*About this task:*
Gather every line in the records below that contains the word "Marketing". Case counts.

*Task inputs:*
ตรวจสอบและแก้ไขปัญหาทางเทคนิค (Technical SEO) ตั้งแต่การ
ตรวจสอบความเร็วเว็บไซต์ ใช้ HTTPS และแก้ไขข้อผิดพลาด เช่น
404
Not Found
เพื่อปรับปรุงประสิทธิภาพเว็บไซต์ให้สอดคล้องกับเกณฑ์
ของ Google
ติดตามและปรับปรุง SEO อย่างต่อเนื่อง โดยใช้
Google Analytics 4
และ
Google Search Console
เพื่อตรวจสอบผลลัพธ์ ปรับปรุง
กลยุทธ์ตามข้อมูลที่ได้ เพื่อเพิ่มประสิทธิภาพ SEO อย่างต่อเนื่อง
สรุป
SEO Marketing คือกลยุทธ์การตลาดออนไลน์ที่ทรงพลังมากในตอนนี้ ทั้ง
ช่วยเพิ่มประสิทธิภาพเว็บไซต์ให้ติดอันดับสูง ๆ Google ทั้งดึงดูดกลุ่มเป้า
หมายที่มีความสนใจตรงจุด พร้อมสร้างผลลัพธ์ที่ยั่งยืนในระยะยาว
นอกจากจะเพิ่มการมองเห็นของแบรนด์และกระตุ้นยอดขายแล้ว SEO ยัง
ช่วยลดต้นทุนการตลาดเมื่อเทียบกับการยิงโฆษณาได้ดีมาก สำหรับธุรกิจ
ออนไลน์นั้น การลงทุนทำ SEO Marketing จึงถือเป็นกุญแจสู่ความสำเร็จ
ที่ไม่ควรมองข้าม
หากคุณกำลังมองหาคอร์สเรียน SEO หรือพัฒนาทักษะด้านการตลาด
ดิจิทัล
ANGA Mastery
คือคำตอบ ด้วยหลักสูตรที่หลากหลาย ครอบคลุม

*Answer section:*
SEO Marketing คือกลยุทธ์การตลาดออนไลน์ที่ทรงพลังมากในตอนนี้ ทั้ง
ออนไลน์นั้น การลงทุนทำ SEO Marketing จึงถือเป็นกุญแจสู่ความสำเร็จ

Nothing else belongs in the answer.